And fyi, something being against the contract is not automatically illegal.

1 comments

Leaseholds often excludes business activities as does home insurance.
Yes, you can't register a company at your home address, but no one will ever deny you coverage if you do clerical work at home. At least every single insurance and rental I had in UK had a special provision for this - if you need to stay at home and work remotely, that's 100% covered. It just can't be your principal place of work.
> It just can't be your principal place of work.

Does that mean it doesn't allow 100% remote work (where you always work from home but are an employee)?

That's where it becomes fuzzy and no contract in the world will define this precisely.
Plenty of people register businesses at their home address.
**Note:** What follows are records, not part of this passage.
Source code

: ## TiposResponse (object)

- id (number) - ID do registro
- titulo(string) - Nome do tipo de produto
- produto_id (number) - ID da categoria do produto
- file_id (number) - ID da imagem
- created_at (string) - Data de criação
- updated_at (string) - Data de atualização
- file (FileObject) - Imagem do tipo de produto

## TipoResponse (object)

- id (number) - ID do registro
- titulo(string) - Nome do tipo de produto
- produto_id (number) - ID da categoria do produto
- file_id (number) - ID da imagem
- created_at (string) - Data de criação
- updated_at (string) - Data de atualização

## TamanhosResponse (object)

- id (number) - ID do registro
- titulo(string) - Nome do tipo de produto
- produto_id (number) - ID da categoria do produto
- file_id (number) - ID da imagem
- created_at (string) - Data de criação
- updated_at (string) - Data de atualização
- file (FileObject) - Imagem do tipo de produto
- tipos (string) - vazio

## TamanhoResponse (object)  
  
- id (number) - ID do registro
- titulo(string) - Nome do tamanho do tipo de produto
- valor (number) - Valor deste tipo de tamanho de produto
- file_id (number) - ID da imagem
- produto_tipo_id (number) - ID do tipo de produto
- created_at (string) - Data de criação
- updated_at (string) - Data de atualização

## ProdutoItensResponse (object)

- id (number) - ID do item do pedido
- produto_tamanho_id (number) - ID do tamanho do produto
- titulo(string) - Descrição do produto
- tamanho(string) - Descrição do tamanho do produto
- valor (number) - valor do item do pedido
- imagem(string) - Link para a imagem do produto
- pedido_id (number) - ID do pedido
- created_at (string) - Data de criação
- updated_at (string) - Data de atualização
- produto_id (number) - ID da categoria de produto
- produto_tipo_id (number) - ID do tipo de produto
It entirely depends on the nature of the work as to whether it requires a change of use from the planners or invalidate insurance etc
What kind of insurance are you talking about here? Wouldn't increased presence in the home make any mishaps less likely?
You can easily get cover for working at home. But usually work is excluded from domestic policies; particularly third party liability.

Obviously the liabilities vary, if you're doing prototyping of fireworks in your garage then it's a little more risky than coding!

Insurance isn't always priced solely by risk; work-from-home insurance probably reduces claims for many people but that doesn't mean you can't charge more for it.

It would be interesting to know how occupier presence varies with claims made.

Contents & Home insurance - and I guess yes and no. Probably lowers the chance of theft claims, but increases slightly the chance of fire damage and accidental damage to contents. Don't have the actual data to back this up though.